Credit union memberships are climbing so far in 2017, and significantly so.

"In the year to April 2017, credit union memberships rose 4.8% faster than the 3.8% pace set in the year to April 2016, and the fastest pace in in the modern credit union era," says CUNA Mutual Group, in a new study entitled "2017 Credit Union Report."

Industry growth comes in a period of continued credit union consolidation.

"As of April 2017, CUNA estimates 5,926 credit unions were in operation, 27 fewer than March," notes Steven Rick, chief economist at CUNA and author of the report. "During the first four months of 2017, approximately 96 credit unions ceased to exist because of mergers, purchase and assumptions, or liquidation."

Overall, credit unions should expect membership growth to exceed 3.5% in 2017 and 3% in 2018 as the economic expansion and credit demand continue for the next two years, the CUNA report states. "Most of the membership growth is taking place at credit unions with assets over $1 billion, due to organic growth and mergers," CUNA notes." "Credit unions with less than $50 million in assets lost memberships during the last two years."

As the CUNA report notes, credit unions are growing for a variety of reasons, but a renewed and targeted focus on customer service is a big priority for the industry. "Credit unions have been growing primarily because they have excelled at creating a member centric culture," says Chris Griffin co-Founder of Narmi, a New York City-based digital banking firm, and former credit union executive.

That customer-minded approach is working well for credit union, Griffin states. "The industry's net promoter score (a measurement of how likely someone is to recommend a company to a friend) is five times greater than the average retail bank," he says. "As not-for-profit institutions, credit unions don't need to answer to external shareholders, and as a result are able to put the member first.
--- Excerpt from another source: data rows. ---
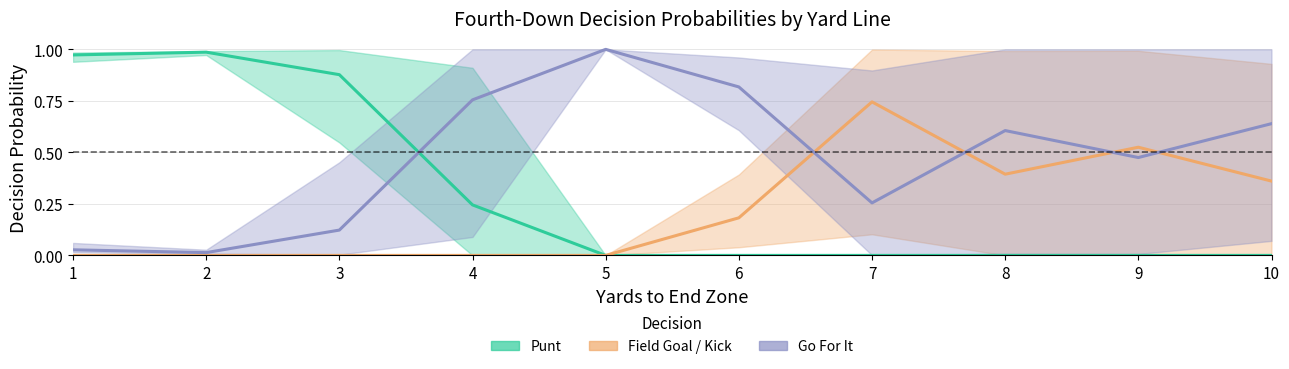

True or false: punt and kick intersect in this chart.

False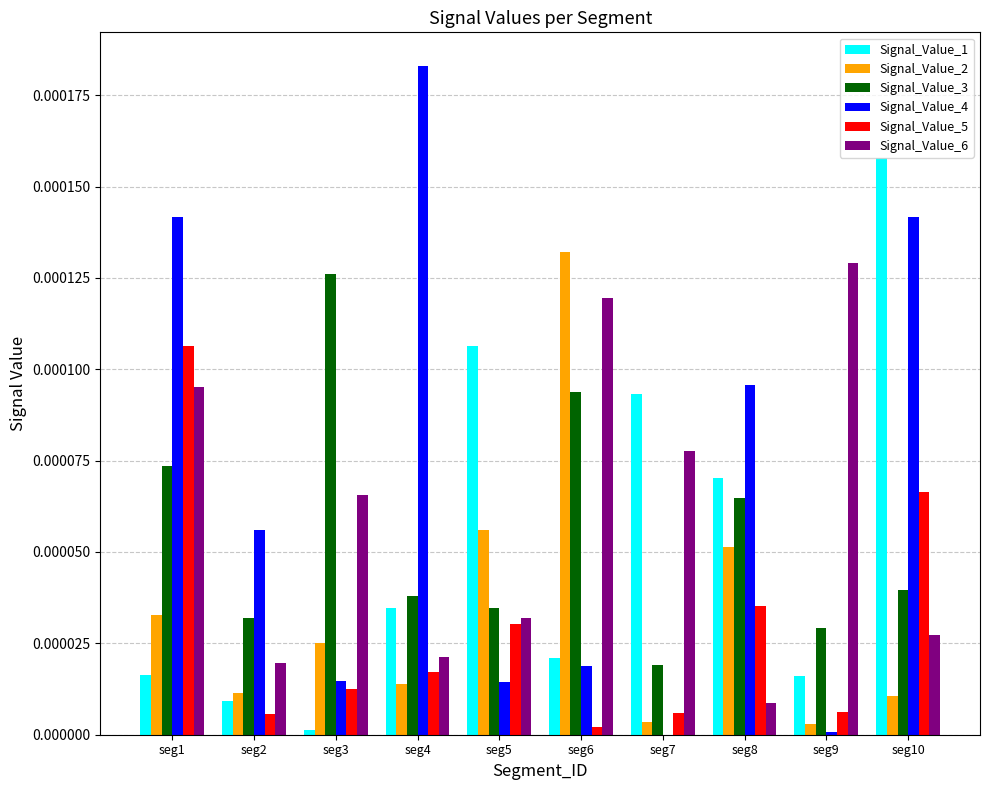

The Signal_Value_1 series shows 0.0 at seg4. True or false?

True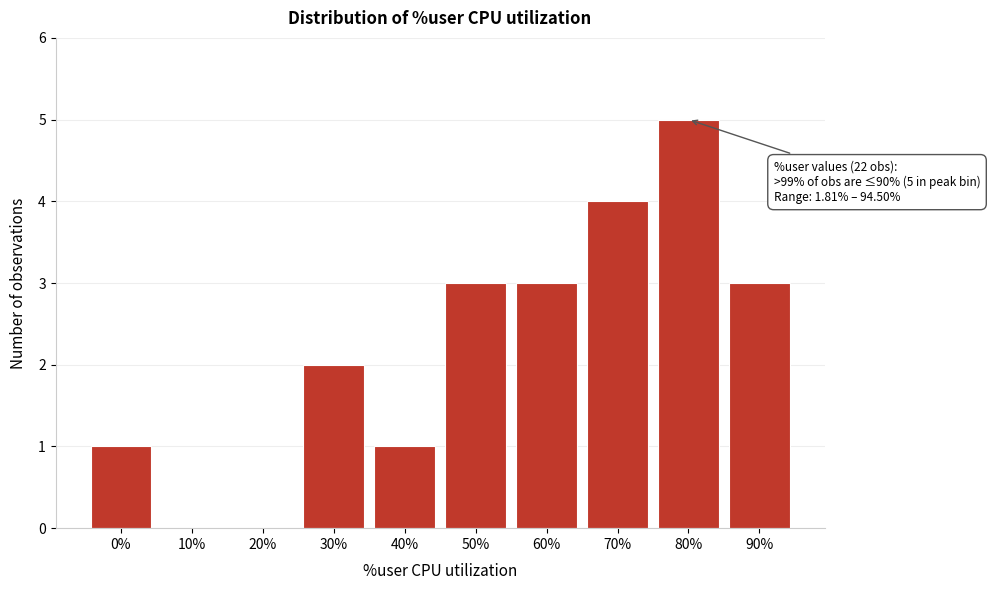

Reading right to left, transcribe all the data shown in this chart.

90%=3	80%=5	70%=4	60%=3	50%=3	40%=1	30%=2	20%=0	10%=0	0%=1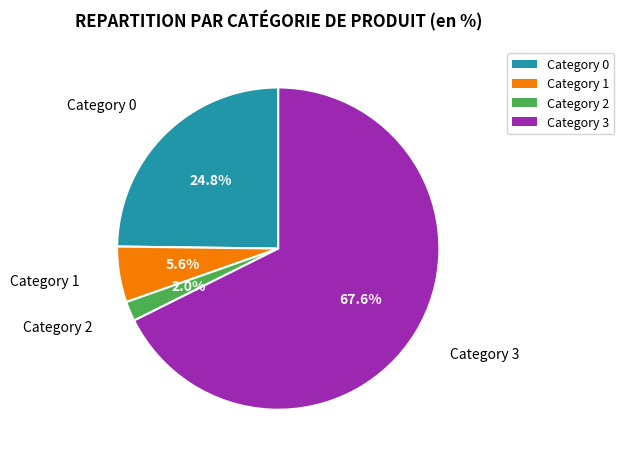

Which category accounts for the majority?

Category 3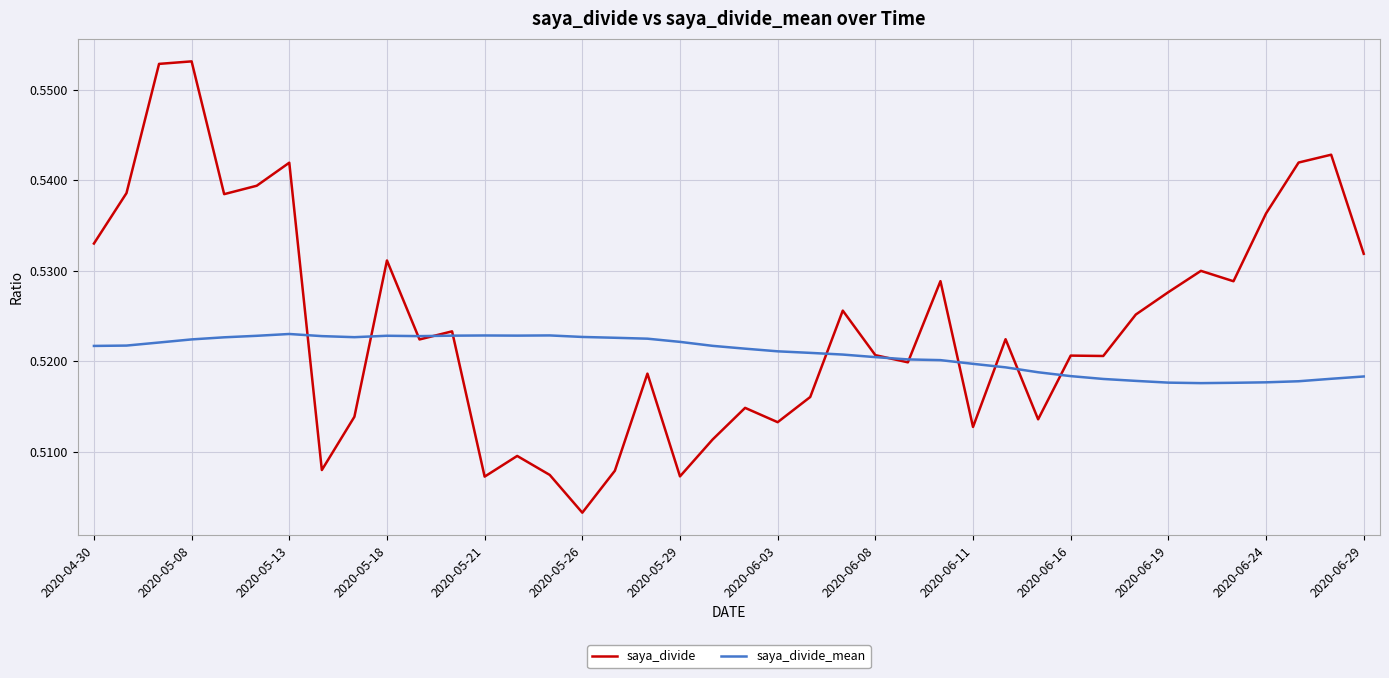

At how many categories does at least one series exceed 0?

40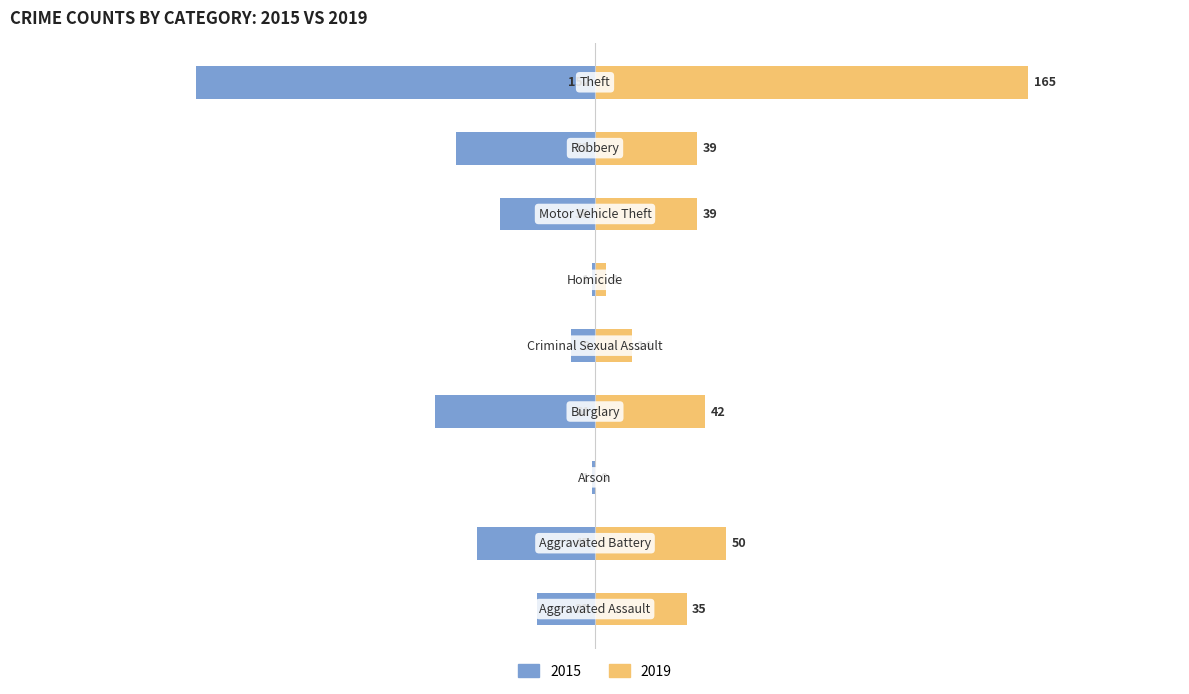

Reading left to right, what are all the values shown in this chart?

2015: -22	-45	-1	-61	-9	-1	-36	-53	-152
2019: 35	50	0	42	14	4	39	39	165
This comes in many forms: more personable service, lower fees, better rates, and a better ethos."

Another reason for credit union growth - Americans continue to be wary towards big banks. "Yes, credit unions often provide local, better customer experience than bigger banks, but there's also consumer discontent given recent big bank scandals," says Alex Cramer, director of the payment cards division at Final, in San Francisco, Ca. "Banks like Wells Fargo, which have used aggressive sales tactics, has pushed people away from bigger banks."

Younger consumers also seem to appreciate other aspects of the credit union culture.
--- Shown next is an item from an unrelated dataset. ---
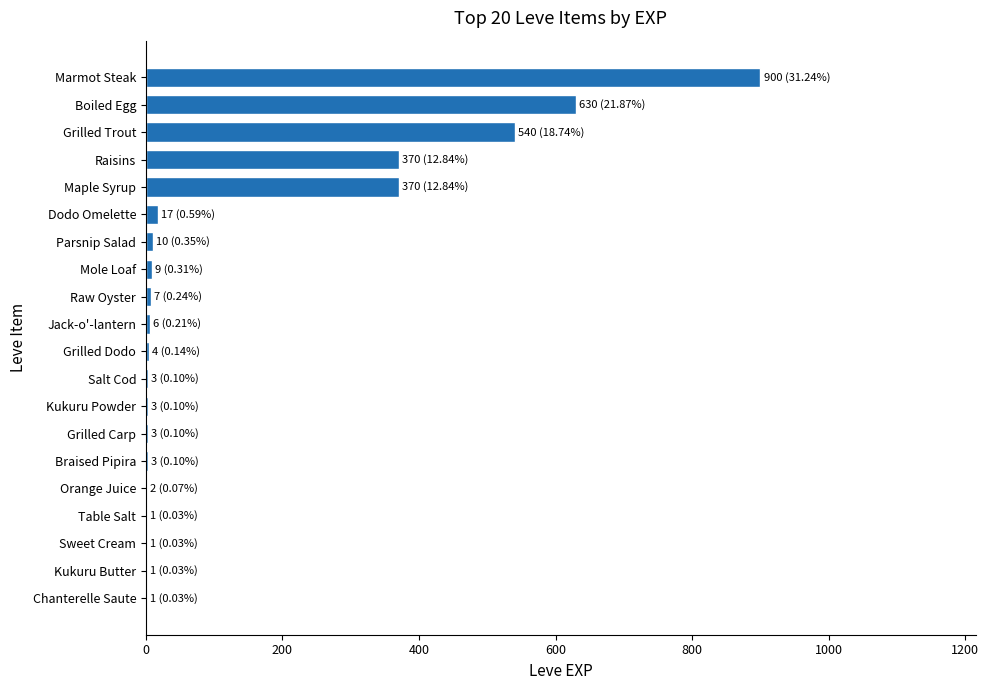

How many categories are shown in the chart?

20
"Something that has become more important to our society than anything else today, especially to Millennials, is time," says Jeff White, a financial analyst at FitSmallBusiness.com, a business advisory firm in New York City. "Many credit unions push the message that you spend less time waiting in lines and less time being up-sold on products at your local credit union than you will if you join the big bank down the street."

Big banks also have quotas they have to meet, and the credit union treats you more like an owner, White notes. In general, it's more convenient, and many consumers feel like it's a more valuable experience."
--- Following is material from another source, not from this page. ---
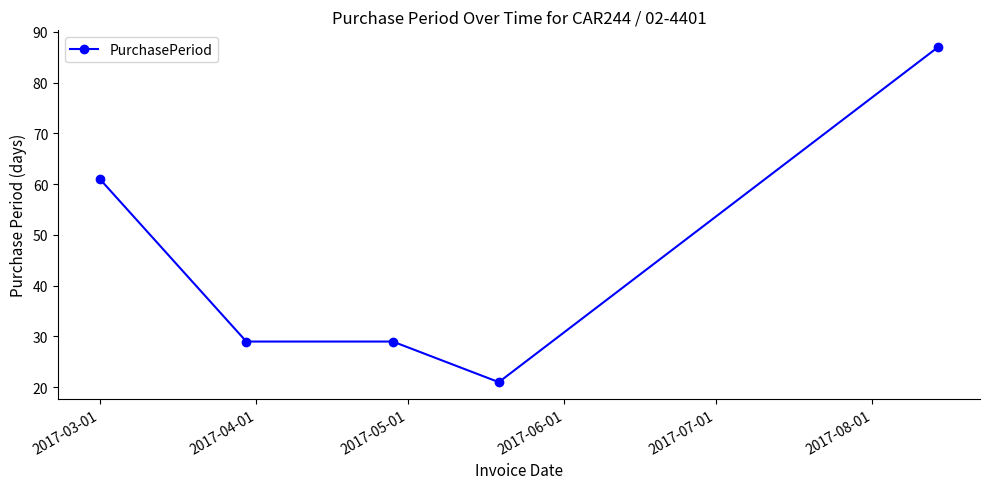

Count the number of data series in this chart.

1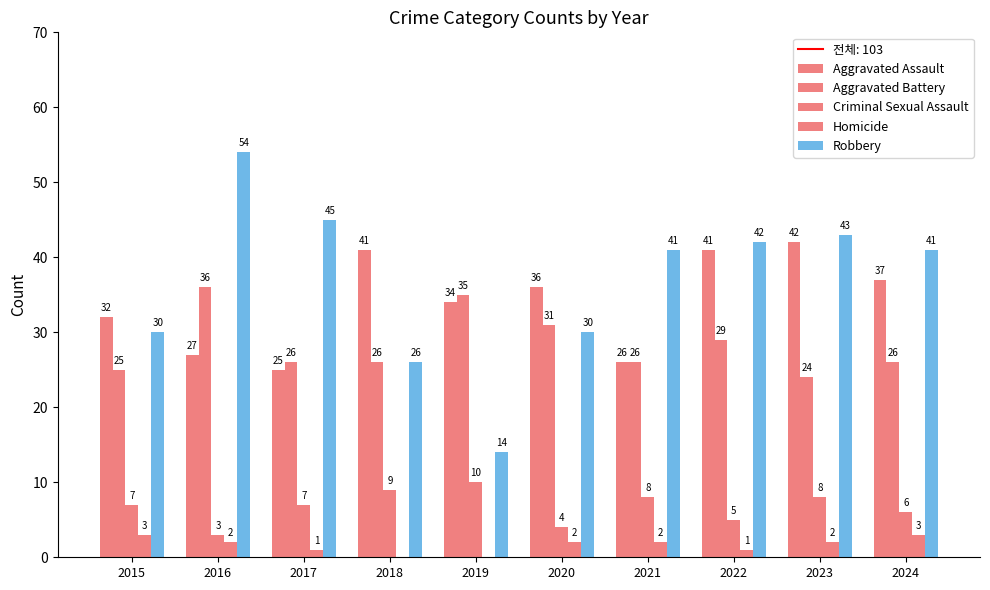

Does the chart contain stacked bars?

No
"The word 'ownership' is very valuable to people today as well," White adds. "At a credit union, they feel like they are a part of something, as opposed to the big bank that just wants to sell them something else. Many credit unions can offer lower interest rates, and higher dividends, because they don't pay state or federal taxes."

"These are all very significant offerings to younger individuals entering the workforce, who are getting bank accounts," he adds. "This is a trend that isn't likely to stop any time soon."